# Ring SP Benchmark: Wan2.2-TI2V-5B (u1r2 vs Baseline)

This page reports Ring-SP performance for `Wan2.2-TI2V-5B-Diffusers` using:

- Parallel config: `sp=2, ulysses=1, ring=2` (short: `u1r2`)
- Baseline config: `sp=1, ulysses=1, ring=1` (short: `u1r1`)

## Benchmark Setup

- Model: `Wan2.2-TI2V-5B-Diffusers`
- GPU: `48G RTX40 series * 2`

## Online Serving

### Ring SP (`u1r2`)

```bash
sglang serve \
  --model-type diffusion \
  --model-path /model/HuggingFace/Wan-AI/Wan2.2-TI2V-5B-Diffusers \
  --num-gpus 2 --sp-degree 2 --ulysses-degree 1 --ring-degree 2 \
  --port 8898
```

### Baseline (`u1r1`)

```bash
sglang serve \
  --model-type diffusion \
  --model-path /model/HuggingFace/Wan-AI/Wan2.2-TI2V-5B-Diffusers \
  --num-gpus 1 --sp-degree 1 --ulysses-degree 1 --ring-degree 1 \
  --port 8898
```

## Benchmarks

### Benchmark Disclaimer

These benchmarks are provided for reference under one specific setup and command configuration.

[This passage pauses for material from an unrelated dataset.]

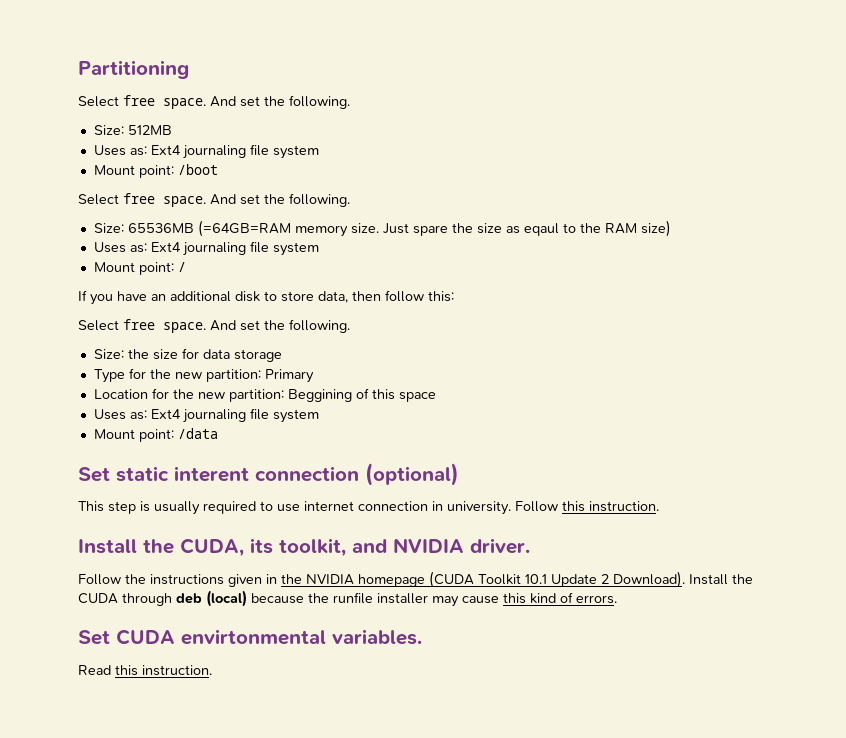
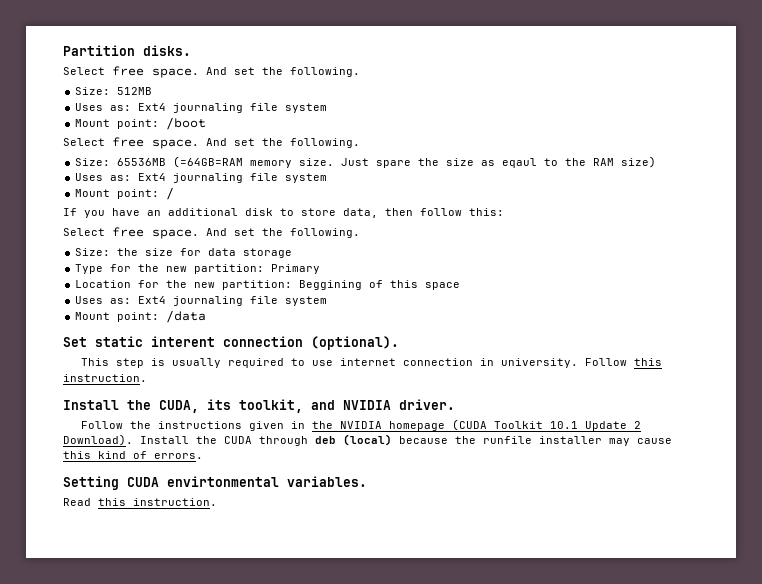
[78,60,189,79] Partitioning -> [63,45,191,56] Partition disks.
[365,463,459,486] (optional) -> [311,336,399,350] (optional).
[78,630,110,645] Set -> [63,476,119,490] Setting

Actual performance may vary with model settings, runtime environment, and request patterns.

### Stage Time Breakdown

| Stage / Metric | `u1r2` (s) | `u1r1` baseline (s) | Speedup |
|---|---:|---:|---:|
| InputValidation | 0.1060 | 0.1029 | 0.97x |
| TextEncoding | 1.3965 | 2.2261 | 1.59x |
| LatentPreparation | 0.0002 | 0.0002 | 1.00x |
| TimestepPreparation | 0.0003 | 0.0004 | 1.33x |
| Denoising | 52.6358 | 71.6785 | 1.36x |
| Decoding | 7.6708 | 13.4314 | 1.75x |
| **Total** | **63.74** | **90.63** | **1.42x** |

### Memory Usage

| Memory Metric | `u1r2` (GB) | `u1r1` baseline (GB) | Delta |
|---|---:|---:|---:|
| Peak GPU Memory | 20.07 | 27.40 | -7.33 |
| Peak Allocated | 13.35 | 20.40 | -7.05 |
| Memory Overhead | 6.72 | 7.00 | -0.28 |
| Overhead Ratio | 33.5% | 25.6% | +7.9pp |

## Summary

- End-to-end latency improves from `90.63s` to `63.74s` (`1.42x`).
- Main gains come from `Denoising` (`1.36x`) and `Decoding` (`1.75x`).
- Absolute memory usage drops noticeably on Ring-SP (`Peak GPU Memory -7.33GB`, `Peak Allocated -7.05GB`).
- Overhead ratio rises (`+7.9pp`), so future tuning can focus on reducing communication/runtime overhead while preserving the latency gain.